Продолжите текст об имениях дворян Голынских сразу после слов «В 1781 г.».

---------- Текст страницы

Как имения дворян Голынских были разграблены графами Николаем и Петром Гудовичами
Кто такой Иван (Ян) Голынский?
Ян (иван) Голынский (Jan Holynski) родился в 1746 г. Маршалок шляхты (предводитель дворянства) Климовичского повета Мстиславльского воеводства в 1772-1775 гг.
В
1778 г. при
образовании
Могилевской
губернии
Мстиславль,
Климовичи и
Могилев посетил
Гавриил
Добрынин,
оставивший
воспоминания о
встрече с
Голынским:
[В 1778 г. ] во
Мстиславле
угощаемы были мы
и вся, какая
была из дворян
публика,
знатнейшим
тамошним
помещиком,
войским Иваном
Голынским. Он с
братом имел
тогда около 4000
душ…А губернатор
или
генерал-губернатор,
– приметно было
из его слов –
должны зависеть
от его
повелений… В
городе
Климовичах
угощены были тем
же Голынским и
тем же порядком,
понеже он был и
климовецкий
помещик
[Истинное
повествование
или Жизнь
Гавриилы
Добрынина им
самим писанная в
Могилеве и в
Витебске.
1752-1823. //
Русская старина.
– Август 1871 г.
– СПб., 1871. –
С. 105].
В 1781 г.

--------------------
---------- Исходные данные

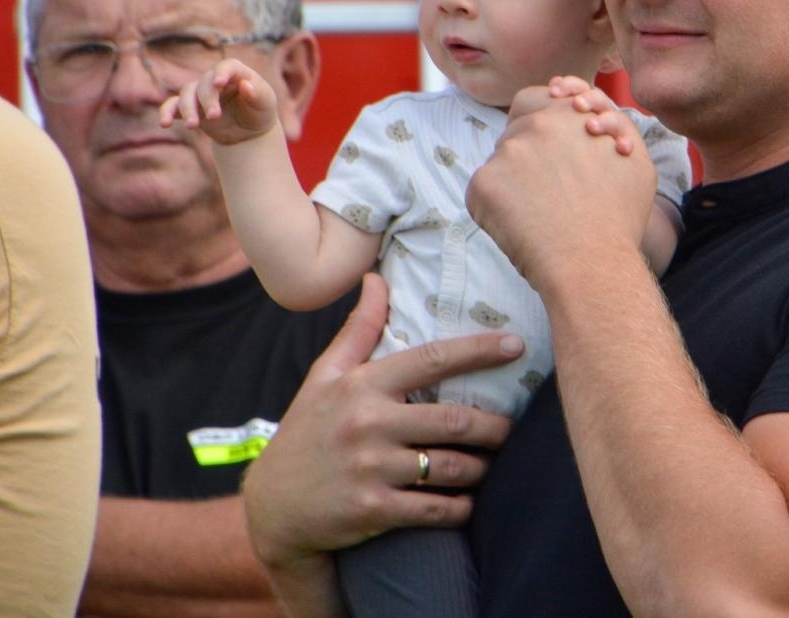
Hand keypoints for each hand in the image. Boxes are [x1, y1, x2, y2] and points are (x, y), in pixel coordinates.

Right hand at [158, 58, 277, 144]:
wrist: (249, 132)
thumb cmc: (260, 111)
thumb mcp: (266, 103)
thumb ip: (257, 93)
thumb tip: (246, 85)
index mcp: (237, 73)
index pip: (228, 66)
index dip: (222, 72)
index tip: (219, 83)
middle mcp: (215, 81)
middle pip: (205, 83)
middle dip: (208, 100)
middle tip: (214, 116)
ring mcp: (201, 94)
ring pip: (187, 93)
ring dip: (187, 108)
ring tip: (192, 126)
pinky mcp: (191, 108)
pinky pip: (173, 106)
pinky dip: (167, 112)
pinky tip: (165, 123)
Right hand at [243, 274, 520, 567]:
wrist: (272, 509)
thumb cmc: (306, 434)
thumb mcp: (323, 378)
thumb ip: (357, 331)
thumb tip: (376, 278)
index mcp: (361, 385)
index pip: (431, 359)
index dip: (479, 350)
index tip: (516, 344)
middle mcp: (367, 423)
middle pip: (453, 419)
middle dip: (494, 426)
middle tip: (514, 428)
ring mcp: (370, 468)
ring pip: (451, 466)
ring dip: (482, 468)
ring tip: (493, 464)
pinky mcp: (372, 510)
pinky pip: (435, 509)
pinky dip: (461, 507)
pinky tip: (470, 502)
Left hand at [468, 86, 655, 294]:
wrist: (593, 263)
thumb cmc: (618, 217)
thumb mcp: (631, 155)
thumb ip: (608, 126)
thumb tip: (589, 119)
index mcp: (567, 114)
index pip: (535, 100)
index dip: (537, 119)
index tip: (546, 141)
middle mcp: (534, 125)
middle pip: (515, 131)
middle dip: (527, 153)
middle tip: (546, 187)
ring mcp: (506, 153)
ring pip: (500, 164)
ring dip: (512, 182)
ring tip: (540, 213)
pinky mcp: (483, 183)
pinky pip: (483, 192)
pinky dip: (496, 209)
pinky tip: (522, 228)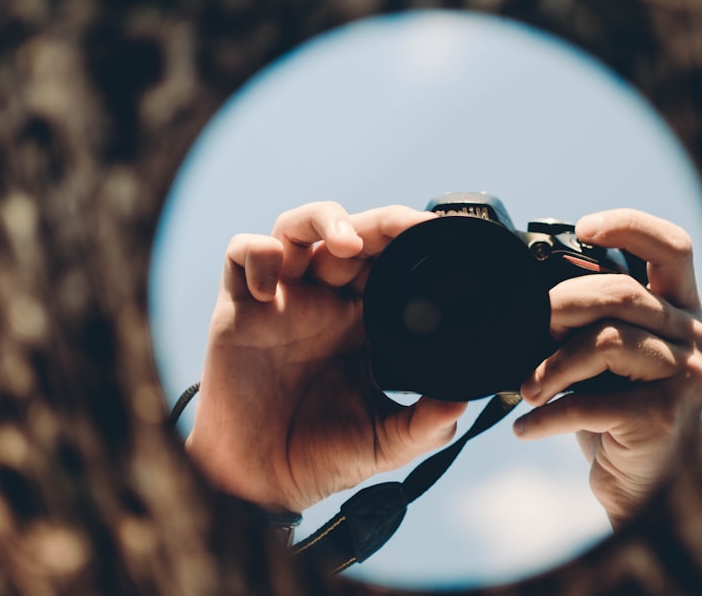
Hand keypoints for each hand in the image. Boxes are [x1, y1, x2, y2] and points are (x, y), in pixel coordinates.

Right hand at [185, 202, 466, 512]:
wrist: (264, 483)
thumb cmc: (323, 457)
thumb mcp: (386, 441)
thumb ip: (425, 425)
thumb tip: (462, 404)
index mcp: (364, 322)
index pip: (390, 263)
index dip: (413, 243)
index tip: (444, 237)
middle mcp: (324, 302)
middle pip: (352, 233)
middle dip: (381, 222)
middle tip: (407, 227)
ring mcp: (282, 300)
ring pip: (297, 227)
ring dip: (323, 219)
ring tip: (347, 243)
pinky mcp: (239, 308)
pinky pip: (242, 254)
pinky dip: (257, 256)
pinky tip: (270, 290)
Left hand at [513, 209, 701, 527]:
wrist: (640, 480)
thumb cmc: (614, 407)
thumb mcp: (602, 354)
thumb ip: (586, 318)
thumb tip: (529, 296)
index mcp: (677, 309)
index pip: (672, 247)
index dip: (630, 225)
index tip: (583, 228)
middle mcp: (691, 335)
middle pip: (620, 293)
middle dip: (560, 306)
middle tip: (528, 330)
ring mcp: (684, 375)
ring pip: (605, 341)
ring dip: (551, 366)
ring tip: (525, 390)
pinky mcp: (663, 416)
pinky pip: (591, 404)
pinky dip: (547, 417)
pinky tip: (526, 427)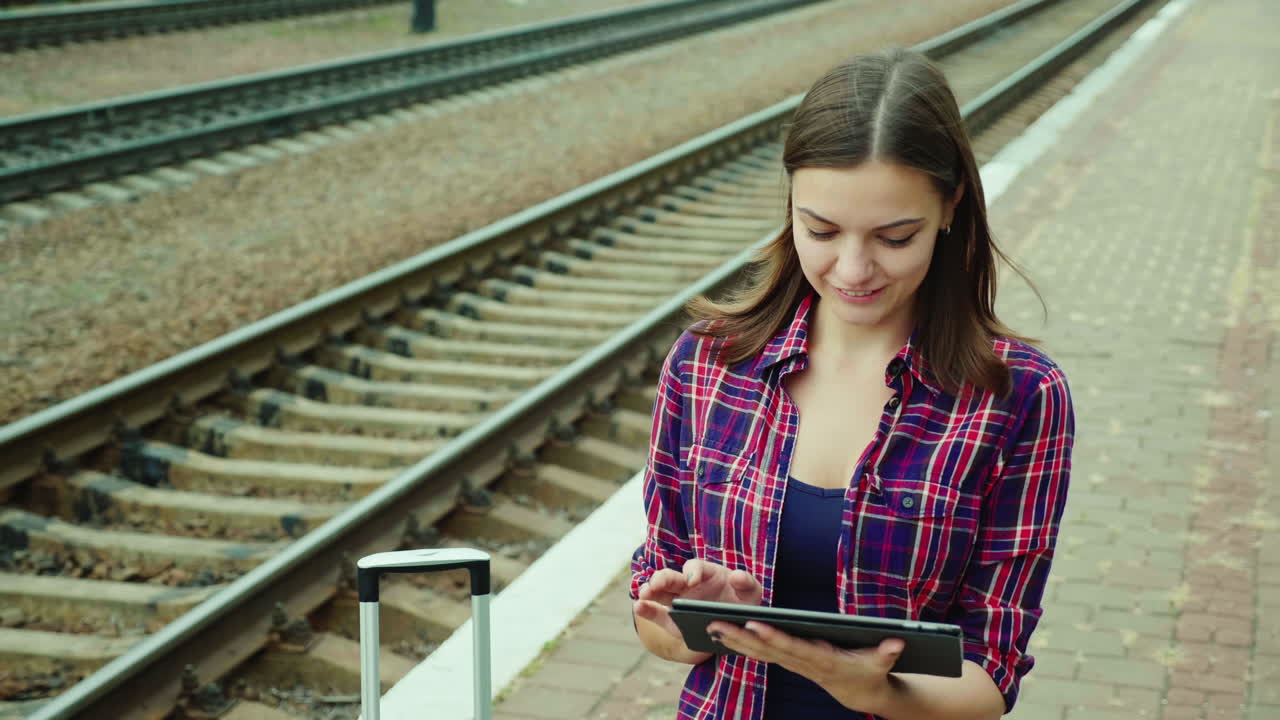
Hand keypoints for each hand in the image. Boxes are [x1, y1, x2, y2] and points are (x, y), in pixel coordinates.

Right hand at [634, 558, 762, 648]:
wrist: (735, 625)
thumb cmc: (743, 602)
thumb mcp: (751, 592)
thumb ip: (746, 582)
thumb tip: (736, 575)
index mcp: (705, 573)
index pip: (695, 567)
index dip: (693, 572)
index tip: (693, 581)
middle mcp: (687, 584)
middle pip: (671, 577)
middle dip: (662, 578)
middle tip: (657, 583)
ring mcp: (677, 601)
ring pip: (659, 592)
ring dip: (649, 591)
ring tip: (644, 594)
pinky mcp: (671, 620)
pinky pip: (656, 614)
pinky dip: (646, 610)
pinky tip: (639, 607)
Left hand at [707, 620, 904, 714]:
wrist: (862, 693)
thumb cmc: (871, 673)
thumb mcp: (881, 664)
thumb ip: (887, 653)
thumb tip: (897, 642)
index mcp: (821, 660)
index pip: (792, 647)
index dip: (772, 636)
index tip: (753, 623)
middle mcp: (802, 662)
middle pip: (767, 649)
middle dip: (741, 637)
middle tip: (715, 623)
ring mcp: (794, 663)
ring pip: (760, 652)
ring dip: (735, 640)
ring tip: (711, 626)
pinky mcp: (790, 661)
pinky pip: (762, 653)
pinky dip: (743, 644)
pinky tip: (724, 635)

--------------------

## Результат задания:
Голынский
упоминается как
надворный
советник, а в
1787 г. – как
статский
советник,
предводитель
дворянства
Могилевского
наместничества в
1781-1789 гг.
Кавалер
польского ордена
Святого
Станислава в
1789 г.
В январе 1787 г.
при проезде
императрицы
Екатерины II
через
Могилевское
наместничество
Голынский
встретил ее на
границе со
Смоленским
наместничеством,
преподнес
поздравления от
лица дворянства
губернии и
сопровождал по
территории
губернии до
границы с
Черниговским
наместничеством.
В 1787 г.
Голынский
приобрел за 900
000 флоринов
(злотых
польских) у
князя г.
А.Потемкина-Таврического
Кричевское
староство
(графство).
О хозяйственной
деятельности
Голынского после
покупки Кричева
свидельствует
некролог,
составленный А.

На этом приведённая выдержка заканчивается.